Hi Hyukjin Kwon,

Sorry for bringing in off the topic discussion,
Is there a Java Client that is similar to PySpark to work with Spark connect?

Thanks,
Balaji


From: Hyukjin Kwon <gurwls...@apache.org>
Sent: 25 January 2025 04:46
To: Deependra Patel <pateldeependr...@gmail.com>
Cc: dev@spark.apache.org
Subject: [EXTERNAL] Re: [Connect] Install additional python packages after 
session creation

That's me. It's not anywhere yet and it's WIP as mentioned in the talk. I'm 
still dealing with its design. On Sat, Jan 25, 2025 at 1: 00 AM Deependra Patel 
<pateldeependra06@ gmail. com> wrote: Hi all, There are ways through

That's me. It's not anywhere yet and it's WIP as mentioned in the talk.
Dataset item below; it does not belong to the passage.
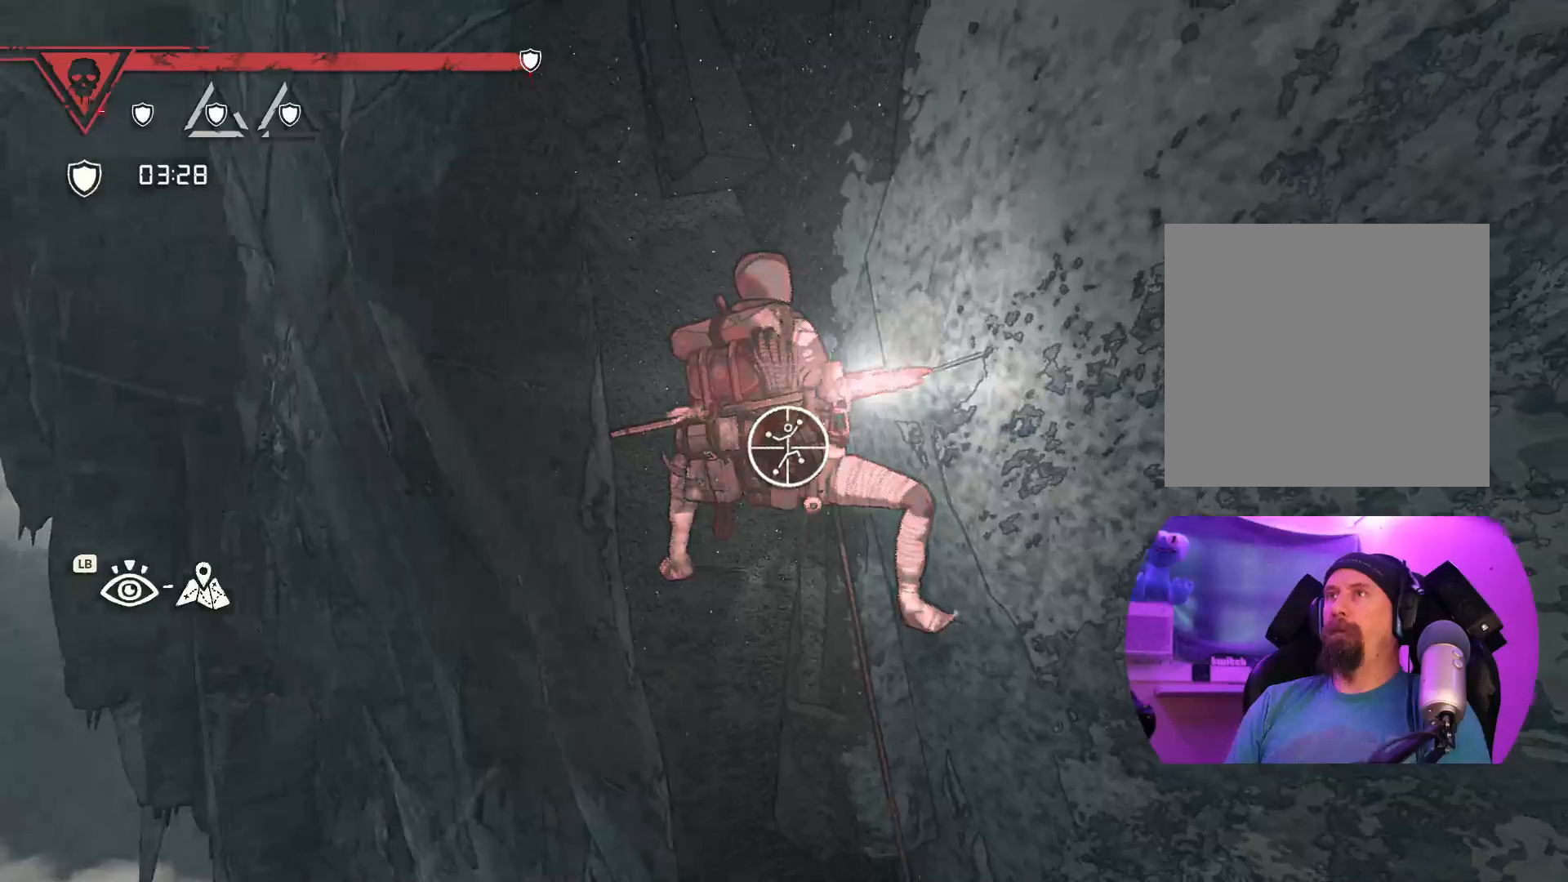
{"dt_ms": 500, "buttons": ["R1"], "left_stick": "up-left", "right_stick": "center", "events": [[300, "right_stick", "center"], [483, "left_stick", "up-left"]]}
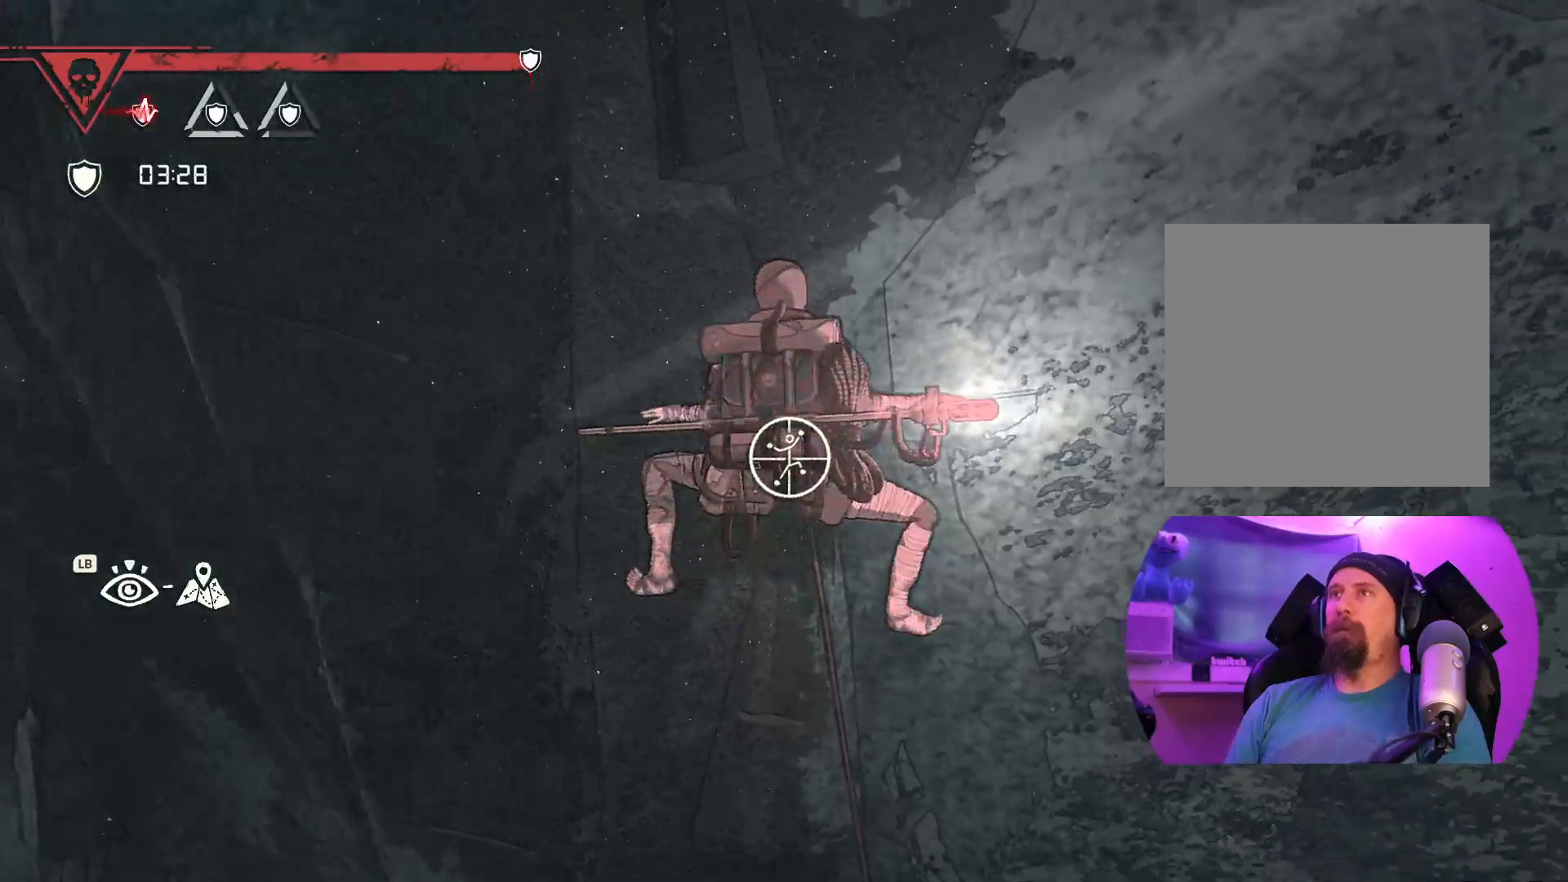
{"dt_ms": 500, "buttons": [], "left_stick": "up", "right_stick": "center", "events": [[267, "R1", "up"], [400, "left_stick", "up"]]}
I'm 
still dealing with its design.

On Sat, Jan 25, 2025 at 1:00 AM Deependra Patel 
<pateldeependr...@gmail.com<mailto:pateldeependr...@gmail.com>> wrote:
Hi all,
There are ways through the `addArtifacts` API in an existing session but for 
that we need to have dependencies properly gzipped. In the case of different 
kernel/OS between client and server, it won't work either I believe. What I am 
interested in is doing some sort of `pip install <package` on the cluster from 
my client.

I came across this databricks video Dependency management in Spark 
connect<https://youtu.be/PbvIak6Z8eI?feature=shared&t=679 >, where there was 
mention of following functionality but I don't see it in the master 
branch<https://github.com/apache/spark/blob/master/python/pyspark/sql/connect/udf.py
 >. Is it only supported in Databricks and no plans of open source in near 
future?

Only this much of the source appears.